According to the officer, who spoke on condition of anonymity, the fighters in Kumanovo were recruited and armed with help from the Intelligence Agency, which gave them safe passage to Kumanovo before police forces pounced. “The conflict in Kumanovo was completely organised by the Macedonian Intelligence Agency,” the officer told BIRN. “It was a badly organised scenario that went even worse on the ground.”
BIRN put the claims, which are not substantiated with hard proof, to the Intelligence Agency. President Ivanov, who oversees the agency and heads the national Security Council, personally responded. Ivanov denied that the agency or the president’s cabinet had staged an incident in Kumanovo and called such accusations “a desperate attempt to mislead the news with false news and build a negative perception of the institutions”.
Zaev, whose SDSM-led government came to power in May, ending 10 years of rule by Gruevski’s VMRO DPMNE party, has said he favours a retrial. If that happens, the authorities have indicated they may request outside help to remove all remaining doubts about the case.
As residents cleared debris after the shootout — broken glass, twisted metal, charred bricks — it was impossible not to recall the dark days of 2001.
The area around Kumanovo had been at the heart of a 10-month conflict in 2001 between state security forces and ethnic Albanian guerrillas of the now-disbanded National Liberation Army, NLA. A NATO-brokered peace deal helped Macedonia dodge all-out civil war, addressing many of the grievances that had fuelled the insurgency, including a lack of political representation for ethnic Albanians who make up at least a quarter of Macedonia’s 2.1 million people.

SOURCE DATA:
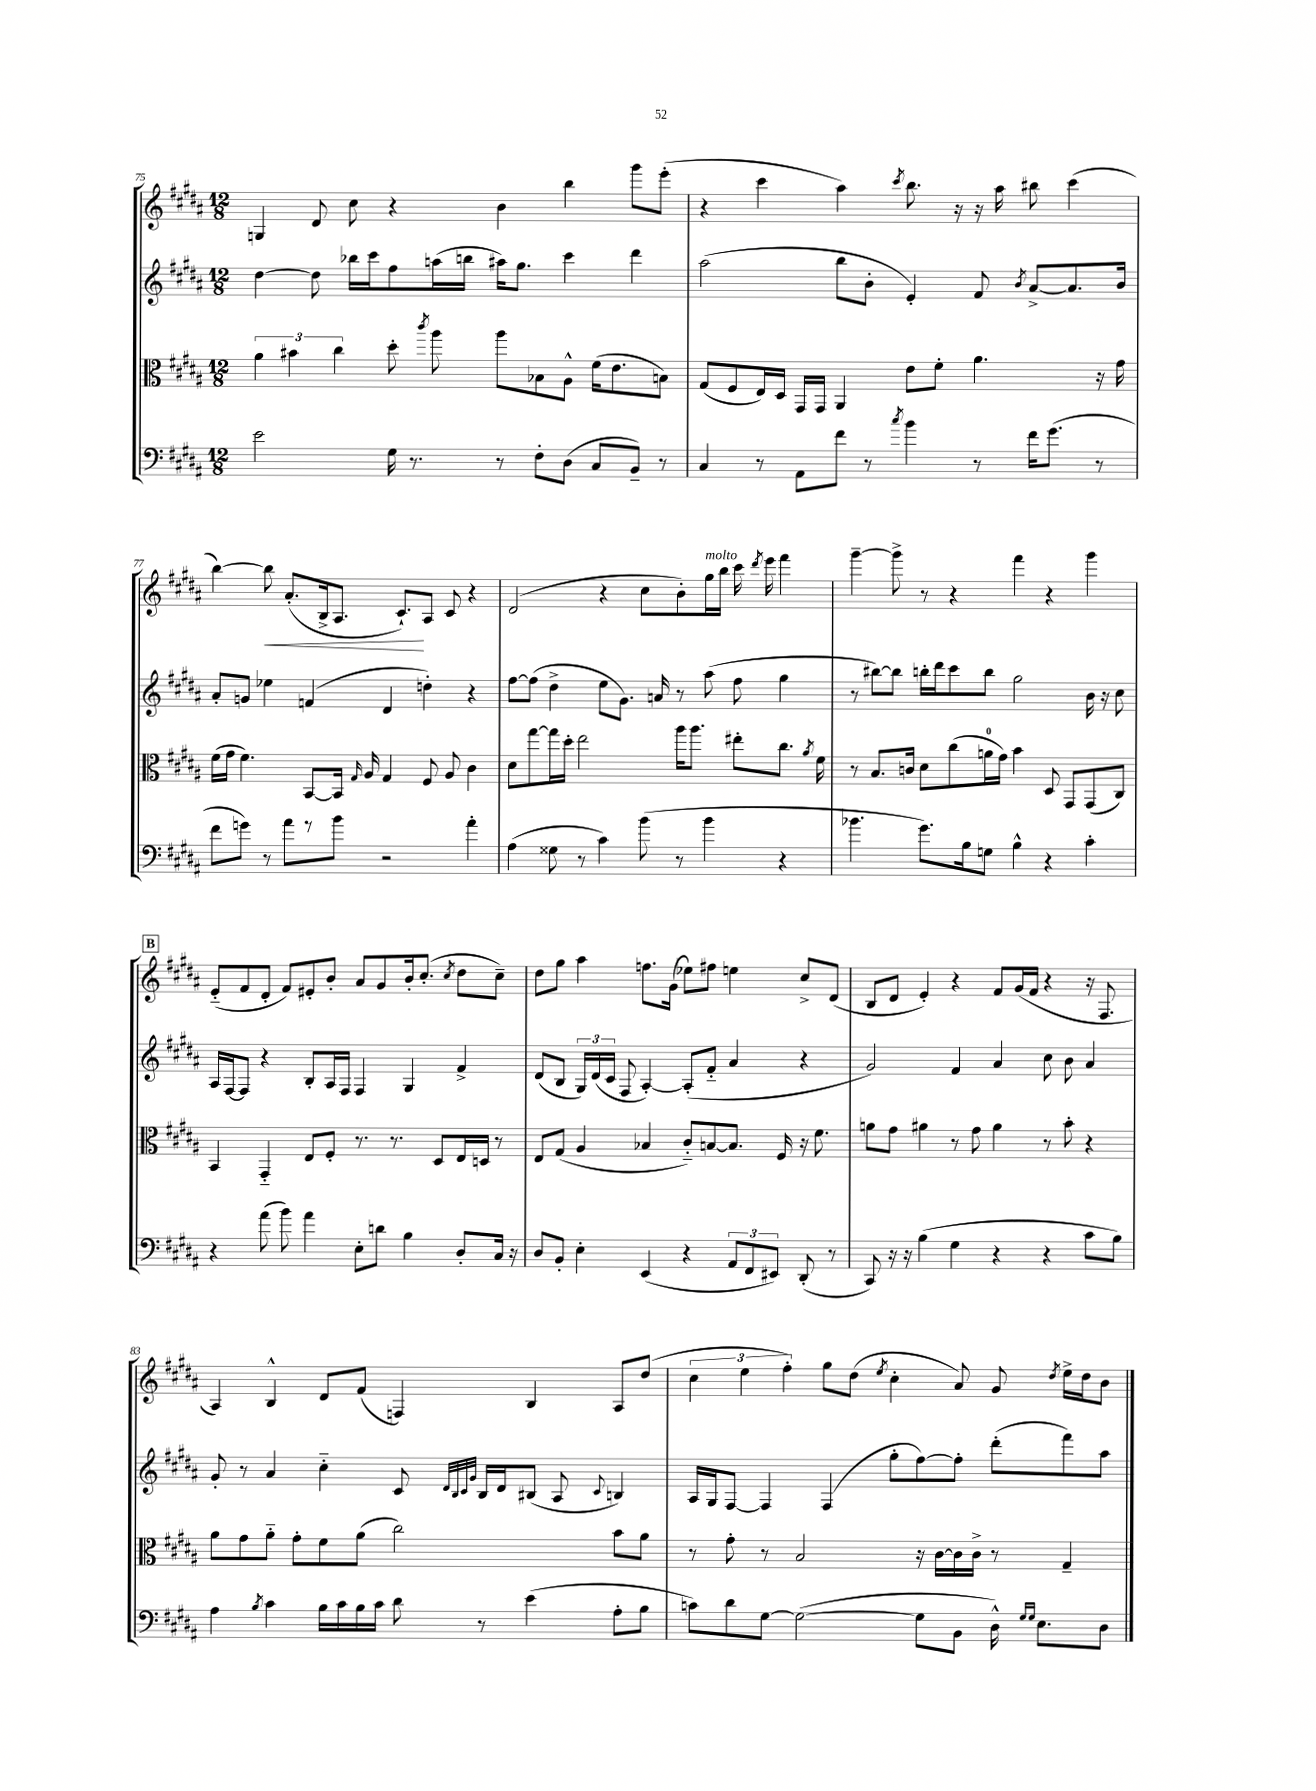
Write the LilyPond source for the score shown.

WHAT THIS TASK INVOLVES:
Answer these questions from the Kumanovo article:
1. Which agency did the anonymous officer say completely organized the conflict in Kumanovo?
2. In what month did Zaev's SDSM-led government come to power?
3. How long did the 2001 conflict in the area around Kumanovo last?

RESULT:
1. The Macedonian Intelligence Agency
2. May
3. 10 months